Экзамен принимал какой-то аспирант.
— Знаю, и этого достаточно, — отрезает Джоунс. — Топай, сынок. И напиши хорошую работу. Потерять стипендию для тебя — смерти подобно. Я сам из Мэна: Дерри, и знаю Питтсфилд. От этого места лучше держаться подальше.
— Уж это точно, — с чувством произносит Дефаньяк. — Спасибо. Спасибо за то, что дали мне еще шанс.
— Закрой за собой дверь.
Дефаньяк, который потратит последние деньги не на кроссовки, не на пиво, а на букет в палату Джоунси с пожеланием скорейшего выздоровления, выскальзывает в коридор, послушно прикрыв за собой дверь. Джоунси поворачивается к окну. Солнце по-прежнему изменчивое, неверное, но влекущее. И потому, что история с Дефаньяком кончилась куда благополучнее, чем он ожидал, Джоунси решает прогуляться, прежде чем мартовские облака, а может, и сложный заряд, омрачат этот день. Он хотел поесть в кабинете, но сейчас в голове возник новый план. Худший в его жизни, но Джоунси, конечно, этого не знает. И поэтому решает захватить с собой портфель, сегодняшний выпуск «Бостон феникс», и перебраться через реку в Кембридж. Сядет на скамеечку и спокойно съест сандвич с яичным салатом, жмурясь на солнышке.
Он поднимается, чтобы положить документы Дефаньяка в картотечный шкаф, под табличкой «D — F». «Откуда вы знаете?» — спросил мальчик. Что ж, хороший вопрос. Превосходный, можно сказать. А ответ прост. Он знает, потому что… иногда знает. Вот она, правда, а другой нет и быть не может. Правда, если бы кто-то приставил пистолет к его виску, он признался бы, что обнаружил это во время первой лекции второго семестра и что в мозгу Дэвида Дефаньяка взрывались огромные красные буквы, словно мигающая неоновая вывеска, обдававшая стыдом, назойливо долбившая в виски: шпаргалочник, шпаргалочник, шпаргалочник…

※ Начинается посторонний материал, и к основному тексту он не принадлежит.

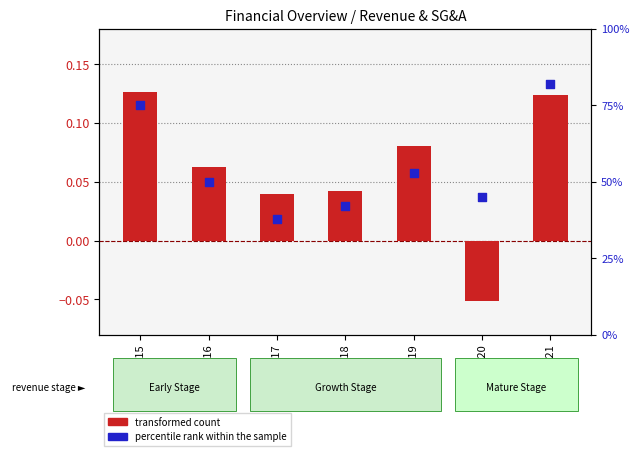

Which series has the widest spread of Y values?

percentile rank within the sample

Но, Господи, все это чушь: не может он читать мысли. И никогда не мог. Никогда-в-жизни, никогда-в-жизни, никогда-в-жизни… не мог и не сможет. Иногда что-то вспыхивает в голове, да, именно так он узнал о проблемах жены с таблетками, вероятно, срабатывает интуиция, как с Генри. Он сразу заподозрил что-то неладное, когда тот позвонил (да нет же, олух, просто догадался по голосу, только и всего), но такие вещи в последнее время почти не случаются. Да и не происходило ничего по-настоящему странного после той истории с Джози Ринкенхауэр. Может, когда-то и было что-то, тянувшееся за ними хвостом все детство и юность, но теперь все позади. Или почти.
Почти.
Он обводит кружком слова «поездка в Дерри», хватает портфель, и тут новая мысль осеняет его, внезапная и бессмысленная, но мощная и всеобъемлющая:
Берегись мистера Грея.
Джоунс, уже схватившийся за ручку двери, замирает. Это его голос, вне всяких сомнений.
— Что? — вопрошает он пустоту.
Ничего.
Джоунси выходит из кабинета, захлопывает дверь и проверяет, заперто ли. В уголке доски для объявлений белеет листочек. Джоунси откалывает его, переворачивает напечатанной стороной вверх. Всего одна строчка: «Вернусь в час». Он спокойно прикалывает записку, не ведая, что пройдет почти два месяца, прежде чем он вновь войдет в эту комнату и увидит ежедневник, раскрытый на дне Святого Патрика.
«Береги себя», — сказал Генри, но Джоунси думает не о том, чтобы поберечь себя. О мартовском солнышке. О том, как бы поскорее съесть сандвич. О том, как приятно поглазеть на девушек в Кембридже: юбки слишком коротки, а мартовский ветер игрив и большой шутник. Словом, о многих заманчивых вещах, в список которых не входит необходимость беречься мистера Грея. И беречься вообще.
И в этом его ошибка. Вот так может перемениться жизнь, навсегда и бесповоротно.